I found my own workarounds

inboxWith its Inbox app, Google is making a big push to help/make us rethink how we handle our email.

For me, anyway, it’s not working.

Having used GMail for more than 10 years and with more than 100K messages in my archive, I’ve developed a set of filters and habits that work well (enough) and are hard to undo. At this writing, I have close to 300 filters that mung various newsletters, group messages, and others.

I also disabled the Tabs feature that came out a couple of years ago because it was working at cross purposes to my filters. I’m seeing too many folks who are missing important emails because Gmail is automatically moving things into those tabs.

What I like about Inbox

Swipe to mark-as-read or to snooze is pretty cool. It takes a while to decide how long to snooze an item, but a new scheme emerges quickly. It’s somewhat better than starring items, because it defers action until a time specific. With stars, messages can hang around for months.

What I miss

All this tapping and swiping feels like more work. Maybe it’ll get easier.
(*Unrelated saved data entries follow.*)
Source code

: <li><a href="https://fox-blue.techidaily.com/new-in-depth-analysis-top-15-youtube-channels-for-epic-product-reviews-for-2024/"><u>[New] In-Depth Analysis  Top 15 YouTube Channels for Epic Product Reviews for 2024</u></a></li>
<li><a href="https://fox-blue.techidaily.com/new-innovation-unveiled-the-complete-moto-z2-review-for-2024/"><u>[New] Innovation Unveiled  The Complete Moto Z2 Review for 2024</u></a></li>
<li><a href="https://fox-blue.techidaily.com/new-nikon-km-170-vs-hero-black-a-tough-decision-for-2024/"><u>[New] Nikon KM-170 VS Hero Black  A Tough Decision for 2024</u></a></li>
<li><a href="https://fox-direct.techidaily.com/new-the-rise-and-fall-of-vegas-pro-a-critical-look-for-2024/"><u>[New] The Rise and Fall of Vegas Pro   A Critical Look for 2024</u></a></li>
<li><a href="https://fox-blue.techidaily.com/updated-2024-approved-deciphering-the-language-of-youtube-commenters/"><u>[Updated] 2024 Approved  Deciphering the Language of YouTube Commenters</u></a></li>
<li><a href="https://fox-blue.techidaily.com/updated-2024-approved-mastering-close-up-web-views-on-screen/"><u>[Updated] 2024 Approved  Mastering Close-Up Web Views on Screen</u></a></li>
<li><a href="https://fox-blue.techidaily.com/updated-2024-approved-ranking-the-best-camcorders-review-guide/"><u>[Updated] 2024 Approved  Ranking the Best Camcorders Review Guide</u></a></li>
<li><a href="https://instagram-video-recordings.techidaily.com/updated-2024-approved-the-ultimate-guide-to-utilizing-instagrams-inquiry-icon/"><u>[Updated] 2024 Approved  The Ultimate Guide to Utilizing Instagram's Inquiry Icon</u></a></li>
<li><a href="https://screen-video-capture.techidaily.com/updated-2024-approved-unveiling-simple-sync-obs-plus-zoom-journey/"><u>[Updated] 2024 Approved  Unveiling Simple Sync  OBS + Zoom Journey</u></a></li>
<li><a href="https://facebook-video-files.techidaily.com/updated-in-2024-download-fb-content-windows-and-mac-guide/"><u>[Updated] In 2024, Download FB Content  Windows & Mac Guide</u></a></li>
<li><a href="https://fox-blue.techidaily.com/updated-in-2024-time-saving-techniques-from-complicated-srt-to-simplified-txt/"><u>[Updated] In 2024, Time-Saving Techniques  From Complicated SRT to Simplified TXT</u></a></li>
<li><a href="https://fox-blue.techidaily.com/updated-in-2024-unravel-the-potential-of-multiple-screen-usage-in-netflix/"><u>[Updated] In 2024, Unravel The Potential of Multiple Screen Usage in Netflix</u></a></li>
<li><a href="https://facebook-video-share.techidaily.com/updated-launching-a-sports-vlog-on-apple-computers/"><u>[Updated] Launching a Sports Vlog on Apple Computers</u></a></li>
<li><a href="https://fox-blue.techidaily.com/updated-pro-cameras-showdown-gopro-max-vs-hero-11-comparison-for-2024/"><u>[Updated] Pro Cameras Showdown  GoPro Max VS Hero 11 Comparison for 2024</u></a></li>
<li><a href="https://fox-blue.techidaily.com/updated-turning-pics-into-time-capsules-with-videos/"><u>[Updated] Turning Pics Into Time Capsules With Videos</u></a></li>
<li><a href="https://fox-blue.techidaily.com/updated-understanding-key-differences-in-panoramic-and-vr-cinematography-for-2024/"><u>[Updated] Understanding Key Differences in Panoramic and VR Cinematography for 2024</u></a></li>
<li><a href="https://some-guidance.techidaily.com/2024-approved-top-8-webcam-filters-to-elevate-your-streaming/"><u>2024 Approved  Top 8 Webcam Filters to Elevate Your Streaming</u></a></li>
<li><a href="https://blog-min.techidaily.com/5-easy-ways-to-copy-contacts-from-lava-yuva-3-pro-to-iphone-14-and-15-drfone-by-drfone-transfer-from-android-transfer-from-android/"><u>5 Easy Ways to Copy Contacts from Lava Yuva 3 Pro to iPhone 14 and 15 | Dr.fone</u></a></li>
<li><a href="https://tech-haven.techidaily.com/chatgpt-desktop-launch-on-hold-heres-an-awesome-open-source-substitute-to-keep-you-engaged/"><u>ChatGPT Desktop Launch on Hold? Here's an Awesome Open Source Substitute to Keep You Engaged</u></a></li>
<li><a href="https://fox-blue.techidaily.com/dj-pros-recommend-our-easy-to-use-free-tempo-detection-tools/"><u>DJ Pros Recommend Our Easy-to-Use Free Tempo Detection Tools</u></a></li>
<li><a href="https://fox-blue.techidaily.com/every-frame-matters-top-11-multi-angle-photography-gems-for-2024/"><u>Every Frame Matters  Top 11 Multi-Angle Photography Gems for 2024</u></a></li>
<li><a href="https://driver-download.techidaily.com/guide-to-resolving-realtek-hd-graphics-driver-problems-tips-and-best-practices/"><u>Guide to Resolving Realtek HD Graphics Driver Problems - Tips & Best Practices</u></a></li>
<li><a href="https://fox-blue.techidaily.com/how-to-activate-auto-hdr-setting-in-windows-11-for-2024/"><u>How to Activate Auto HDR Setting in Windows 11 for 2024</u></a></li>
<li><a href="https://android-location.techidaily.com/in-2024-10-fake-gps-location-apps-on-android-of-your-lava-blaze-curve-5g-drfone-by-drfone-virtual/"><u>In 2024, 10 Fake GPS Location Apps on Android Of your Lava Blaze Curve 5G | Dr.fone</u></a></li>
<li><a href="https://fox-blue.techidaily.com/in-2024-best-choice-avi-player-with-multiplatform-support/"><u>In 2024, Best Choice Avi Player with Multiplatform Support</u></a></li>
As far as I can tell, there’s no way to use the email to create a new calendar entry. Snoozing is not the same as adding a calendar entry.

For example, someone sends me an email about meeting. The message contains the date and time of the meeting along with a sketch of the agenda and other pertinent details. I can click on the date and time, which Gmail renders as hyperlinks, and create a new calendar item with for that time, using the email’s subject line as the appointment title. The Google calendar entry contains a link back to the email for details.

To be fair, the Gmail app on iOS doesn’t support this, either.

I’m my own problem

We gave up our landline phone five years ago and use our cellphones for all calls, as well as texting, email, social media, calendar, camera, games, etc.

Even so, when we come home, I still miss the answering machine that gathered messages while we were away.

I know that I’m relying on habits, reinforced by these filters, to keep email the way I like it.

I have friends who still grieve the loss of WordPerfect 5.1, with the beloved Reveal Codes feature. Others manage to keep the Eudora client limping along with paper clips and duct tape. When/if they have to use another email service, they regularly complain about the loss of productivity.

I’m on a path to become those people.

Email is the hub of my communication, but there are already pressures to change.

  • Most people under 30 don’t use email unless required to do so by work or some external force.
  • I belong to an organization that does its best coordination by way of group text messages.
  • Other messaging apps and services (some of which I use, many I don’t)
  • For many people, particularly older folks, email is so loaded with spam and junk that it’s stopped being a safe, useful, or fun place.

I don’t know if new email clients, such as those from Google, Microsoft, or Apple, will reverse that trend. I doubt it.

Just as social media supplanted newsgroups, listserv group messages, and the like, other services are replacing email for the one-to-one and one-to-many types of communications.

A key element to finding new solutions is the willingness to abandon what’s old and, gulp, what works. The new thing may not work as well as the old thing. It may force a change of work patterns.

Change comes hard to those who are heavily invested in familiar ways of working.